Pourquoi vous avez choisi de tourner dans le Morvan ? Dans le livre ça se passe en Touraine, c’est ça ?

Oui parce que Laurent Mauvignier est de là-bas. Mais finalement la guerre d’Algérie, ça parle de ruralité en général. Elle a été faite par des types qui n’étaient jamais sorti de leur canton. Les 2/3 des appelés sont des gens de la France rurale. C’était la France des années 50, pas de télé, de téléphone dans les villages, y’a encore beaucoup de fermes où on laboure avec les chevaux. Ces jeunes ont quitté une France et quand ils sont revenus, elle avait changé rapidement. Le Morvan, c’est un peu le symbole de ces territoires ruraux. Et puis à l’origine, je voulais tourner l’hiver et avoir de la neige. Je me suis dit que dans le Morvan j’aurais plus de chance d’en avoir que dans le Nord ou en Touraine… Donc on a fait les repérages sous la neige, super, mais finalement on a tourné au printemps. Donc on a oublié la neige, mais y’avait cette idée-là, d’aller chercher le froid.

Dans votre cinéma, on est très loin de l’entertainment, vous cherchez à coller au réel. Vous avez d’ailleurs fait des films sur des faits-divers, comme Rapt ou 38 témoins… C’est le rôle du cinéaste pour vous de faire ça, d’être le plus proche possible du réel ?

Plus que coller au réel, je dirais que je colle à la réalité. Je fais pas un cinéma réaliste.
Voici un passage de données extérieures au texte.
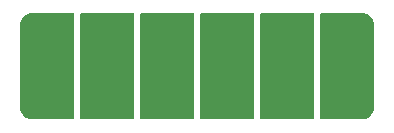
<source format=gbr>
%TF.GenerationSoftware,KiCad,Pcbnew,8.0.4-unknown-202407232306~396e531e7c~ubuntu22.04.1*%
%TF.CreationDate,2024-08-13T08:47:56+01:00*%
%TF.ProjectId,DRY_ELEC_6CH_THIN,4452595f-454c-4454-935f-3643485f5448,1.0*%
%TF.SameCoordinates,Original*%
%TF.FileFunction,Copper,L4,Bot*%
%TF.FilePolarity,Positive*%
%FSLAX46Y46*%
G04 Gerber Fmt 4.6, Leading zero omitted, Abs format (unit mm)*
G04 Created by KiCad (PCBNEW 8.0.4-unknown-202407232306~396e531e7c~ubuntu22.04.1) date 2024-08-13 08:47:56*
%MOMM*%
%LPD*%
G01*
G04 APERTURE LIST*
%TA.AperFunction,ComponentPad*%
%ADD10C,1.800000*%
%TD*%
G04 APERTURE END LIST*
D10*
%TO.P,J17,1,Pin_1*%
%TO.N,/filtering_1/ELECTRODE*%
X32539999Y-32000000D03*
%TD*%
%TO.P,J21,1,Pin_1*%
%TO.N,/filtering_5/ELECTRODE*%
X22379999Y-32000000D03*
%TD*%
%TO.P,J20,1,Pin_1*%
%TO.N,/filtering_4/ELECTRODE*%
X17299999Y-32000000D03*
%TD*%
%TO.P,J18,1,Pin_1*%
%TO.N,/filtering_2/ELECTRODE*%
X37619999Y-32000000D03*
%TD*%
%TO.P,J22,1,Pin_1*%
%TO.N,/filtering_6/ELECTRODE*%
X27459999Y-32000000D03*
%TD*%
%TO.P,J19,1,Pin_1*%
%TO.N,/filtering_3/ELECTRODE*%
X42699999Y-32000000D03*
%TD*%
%TA.AperFunction,Conductor*%
%TO.N,/filtering_5/ELECTRODE*%
G36*
X24623038Y-25530185D02*
G01*
X24668793Y-25582989D01*
X24679999Y-25634500D01*
X24679999Y-34365500D01*
X24660314Y-34432539D01*
X24607510Y-34478294D01*
X24555999Y-34489500D01*
X20203999Y-34489500D01*
X20136960Y-34469815D01*
X20091205Y-34417011D01*
X20079999Y-34365500D01*
X20079999Y-25634500D01*
X20099684Y-25567461D01*
X20152488Y-25521706D01*
X20203999Y-25510500D01*
X24555999Y-25510500D01*
X24623038Y-25530185D01*
G37*
%TD.AperFunction*%
%TD*%
%TA.AperFunction,Conductor*%
%TO.N,/filtering_3/ELECTRODE*%
G36*
X44005393Y-25510971D02*
G01*
X44161018Y-25524587D01*
X44182296Y-25528338D01*
X44327950Y-25567366D01*
X44348259Y-25574759D01*
X44450050Y-25622224D01*
X44484919Y-25638484D01*
X44503630Y-25649286D01*
X44627148Y-25735774D01*
X44643706Y-25749667D01*
X44750331Y-25856291D01*
X44764225Y-25872850D01*
X44850709Y-25996362D01*
X44861516Y-26015081D01*
X44925240Y-26151739D01*
X44932633Y-26172049D01*
X44971659Y-26317696D01*
X44975412Y-26338982D01*
X44989027Y-26494593D01*
X44989499Y-26505401D01*
X44989499Y-33494587D01*
X44989027Y-33505395D01*
X44975411Y-33661017D01*
X44971658Y-33682303D01*
X44932632Y-33827950D01*
X44925239Y-33848261D01*
X44861516Y-33984915D01*
X44850709Y-34003633D01*
X44764219Y-34127154D01*
X44750325Y-34143712D01*
X44643711Y-34250326D01*
X44627153Y-34264220D01*
X44503631Y-34350711D01*
X44484913Y-34361518D01*
X44348263Y-34425239D01*
X44327951Y-34432632D01*
X44182301Y-34471658D01*
X44161016Y-34475411D01*
X44047747Y-34485321D01*
X44005379Y-34489028D01*
X43994577Y-34489500D01*
X40523999Y-34489500D01*
X40456960Y-34469815D01*
X40411205Y-34417011D01*
X40399999Y-34365500D01*
X40399999Y-25634500D01*
X40419684Y-25567461D01*
X40472488Y-25521706D01*
X40523999Y-25510500D01*
X43994587Y-25510500D01*
X44005393Y-25510971D01*
G37*
%TD.AperFunction*%
%TD*%
%TA.AperFunction,Conductor*%
%TO.N,/filtering_1/ELECTRODE*%
G36*
X34783038Y-25530185D02*
G01*
X34828793Y-25582989D01*
X34839999Y-25634500D01*
X34839999Y-34365500D01*
X34820314Y-34432539D01*
X34767510Y-34478294D01*
X34715999Y-34489500D01*
X30363999Y-34489500D01*
X30296960Y-34469815D01*
X30251205Y-34417011D01*
X30239999Y-34365500D01*
X30239999Y-25634500D01*
X30259684Y-25567461D01*
X30312488Y-25521706D01*
X30363999Y-25510500D01*
X34715999Y-25510500D01*
X34783038Y-25530185D01*
G37*
%TD.AperFunction*%
%TD*%
%TA.AperFunction,Conductor*%
%TO.N,/filtering_4/ELECTRODE*%
G36*
X19543038Y-25530185D02*
G01*
X19588793Y-25582989D01*
X19599999Y-25634500D01*
X19599999Y-34365500D01*
X19580314Y-34432539D01*
X19527510Y-34478294D01*
X19475999Y-34489500D01*
X16005411Y-34489500D01*
X15994605Y-34489028D01*
X15969583Y-34486838D01*
X15838981Y-34475412D01*
X15817695Y-34471659D01*
X15672048Y-34432633D01*
X15651737Y-34425240D01*
X15515083Y-34361517D01*
X15496365Y-34350710D01*
X15372848Y-34264223D01*
X15356290Y-34250329D01*
X15249670Y-34143709D01*
X15235776Y-34127151D01*
X15149289Y-34003633D01*
X15138482Y-33984915D01*
X15074759Y-33848261D01*
X15067366Y-33827950D01*
X15028338Y-33682297D01*
X15024587Y-33661016D01*
X15010971Y-33505384D01*
X15010499Y-33494577D01*
X15010499Y-26505412D01*
X15010971Y-26494605D01*
X15024586Y-26338983D01*
X15028337Y-26317704D01*
X15067366Y-26172044D01*
X15074758Y-26151739D01*
X15112261Y-26071313D01*
X15138485Y-26015074D01*
X15149282Y-25996373D01*
X15235778Y-25872843D01*
X15249661Y-25856297D01*
X15356298Y-25749661D01*
X15372837Y-25735783D01*
X15496369Y-25649284D01*
X15515079Y-25638483D01*
X15651737Y-25574758D01*
X15672043Y-25567366D01*
X15817703Y-25528337D01*
X15838977Y-25524586D01*
X15994593Y-25510971D01*
X16005400Y-25510500D01*
X19475999Y-25510500D01*
X19543038Y-25530185D01*
G37*
%TD.AperFunction*%
%TD*%
%TA.AperFunction,Conductor*%
%TO.N,/filtering_6/ELECTRODE*%
G36*
X29703038Y-25530185D02*
G01*
X29748793Y-25582989D01*
X29759999Y-25634500D01*
X29759999Y-34365500D01*
X29740314Y-34432539D01*
X29687510Y-34478294D01*
X29635999Y-34489500D01*
X25283999Y-34489500D01*
X25216960Y-34469815D01*
X25171205Y-34417011D01*
X25159999Y-34365500D01*
X25159999Y-25634500D01*
X25179684Y-25567461D01*
X25232488Y-25521706D01*
X25283999Y-25510500D01*
X29635999Y-25510500D01*
X29703038Y-25530185D01*
G37*
%TD.AperFunction*%
%TD*%
%TA.AperFunction,Conductor*%
%TO.N,/filtering_2/ELECTRODE*%
G36*
X39863038Y-25530185D02*
G01*
X39908793Y-25582989D01*
X39919999Y-25634500D01*
X39919999Y-34365500D01*
X39900314Y-34432539D01*
X39847510Y-34478294D01*
X39795999Y-34489500D01*
X35443999Y-34489500D01*
X35376960Y-34469815D01*
X35331205Y-34417011D01*
X35319999Y-34365500D01*
X35319999Y-25634500D01*
X35339684Y-25567461D01*
X35392488Y-25521706D01*
X35443999Y-25510500D01*
X39795999Y-25510500D01*
X39863038Y-25530185D01*
G37*
%TD.AperFunction*%
%TD*%
M02*

</source>
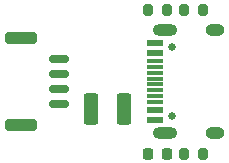
<source format=gts>
G04 #@! TF.GenerationSoftware,KiCad,Pcbnew,(7.0.0)*
G04 #@! TF.CreationDate,2023-03-15T02:55:48+08:00*
G04 #@! TF.ProjectId,USB_C_Breakout_GH1.25_4Pin,5553425f-435f-4427-9265-616b6f75745f,rev?*
G04 #@! TF.SameCoordinates,Original*
G04 #@! TF.FileFunction,Soldermask,Top*
G04 #@! TF.FilePolarity,Negative*
%FSLAX46Y46*%
G04 Gerber Fmt 4.6, Leading zero omitted, Abs format (unit mm)*
G04 Created by KiCad (PCBNEW (7.0.0)) date 2023-03-15 02:55:48*
%MOMM*%
%LPD*%
G01*
G04 APERTURE LIST*
G04 Aperture macros list*
%AMRoundRect*
0 Rectangle with rounded corners*
0 $1 Rounding radius*
0 $2 $3 $4 $5 $6 $7 $8 $9 X,Y pos of 4 corners*
0 Add a 4 corners polygon primitive as box body*
4,1,4,$2,$3,$4,$5,$6,$7,$8,$9,$2,$3,0*
0 Add four circle primitives for the rounded corners*
1,1,$1+$1,$2,$3*
1,1,$1+$1,$4,$5*
1,1,$1+$1,$6,$7*
1,1,$1+$1,$8,$9*
0 Add four rect primitives between the rounded corners*
20,1,$1+$1,$2,$3,$4,$5,0*
20,1,$1+$1,$4,$5,$6,$7,0*
20,1,$1+$1,$6,$7,$8,$9,0*
20,1,$1+$1,$8,$9,$2,$3,0*%
G04 Aperture macros list end*
%ADD10RoundRect,0.200000X-0.200000X-0.275000X0.200000X-0.275000X0.200000X0.275000X-0.200000X0.275000X0*%
%ADD11RoundRect,0.150000X-0.700000X0.150000X-0.700000X-0.150000X0.700000X-0.150000X0.700000X0.150000X0*%
%ADD12RoundRect,0.250000X-1.100000X0.250000X-1.100000X-0.250000X1.100000X-0.250000X1.100000X0.250000X0*%
%ADD13C,0.650000*%
%ADD14R,1.450000X0.600000*%
%ADD15R,1.450000X0.300000*%
%ADD16O,1.600000X1.000000*%
%ADD17O,2.100000X1.000000*%
%ADD18RoundRect,0.250000X-0.375000X-1.075000X0.375000X-1.075000X0.375000X1.075000X-0.375000X1.075000X0*%
%ADD19RoundRect,0.225000X-0.225000X-0.250000X0.225000X-0.250000X0.225000X0.250000X-0.225000X0.250000X0*%
G04 APERTURE END LIST*
D10*
X127953000Y-82296000D03*
X129603000Y-82296000D03*
X124905000Y-70104000D03*
X126555000Y-70104000D03*
X127953000Y-70104000D03*
X129603000Y-70104000D03*
D11*
X117420000Y-74325000D03*
X117420000Y-75575000D03*
X117420000Y-76825000D03*
X117420000Y-78075000D03*
D12*
X114220000Y-79925000D03*
X114220000Y-72475000D03*
D13*
X126940000Y-73310000D03*
X126940000Y-79090000D03*
D14*
X125494999Y-79449999D03*
X125494999Y-78649999D03*
D15*
X125494999Y-77449999D03*
X125494999Y-76449999D03*
X125494999Y-75949999D03*
X125494999Y-74949999D03*
D14*
X125494999Y-73749999D03*
X125494999Y-72949999D03*
X125494999Y-72949999D03*
X125494999Y-73749999D03*
D15*
X125494999Y-74449999D03*
X125494999Y-75449999D03*
X125494999Y-76949999D03*
X125494999Y-77949999D03*
D14*
X125494999Y-78649999D03*
X125494999Y-79449999D03*
D16*
X130589999Y-80519999D03*
D17*
X126409999Y-80519999D03*
X126409999Y-71879999D03*
D16*
X130589999Y-71879999D03*
D18*
X120139000Y-78486000D03*
X122939000Y-78486000D03*
D19*
X124955000Y-82296000D03*
X126505000Y-82296000D03*
M02*

</source>
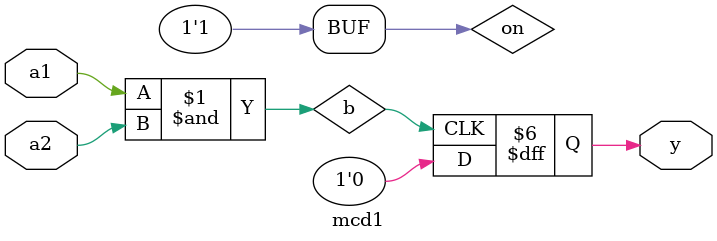
<source format=v>
`timescale 1ns/1ps
`default_nettype none

module mcd1(
    input wire a1,
    input wire a2,
    output reg y
);

initial y = 0;

wire b;
assign b = a1 & a2;

reg on = 0;
initial begin
    #100 on = 1;
end

always @(negedge b) begin
    y <= on;
    y <= #3500 0;
end

endmodule
`default_nettype wire

</source>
Le mien est quand même un peu stylisé, avec de la distance. Je montre des choses qui traversent le monde ou qui l’ont traversé, mais le figuratisme ne m’intéresse pas beaucoup. C’est l’idée de réalité du monde dans lequel on vit qui m’intéresse plus que l’effet. Je ne fais pas de documentaires… Mais vous savez le réalisme peut être très superficiel, je préfère voir dans l’intimité des choses, la profondeur des choses. Le réalisme, ça peut vieillir très vite. J’essaie d’être plus épuré et stylisé que ça.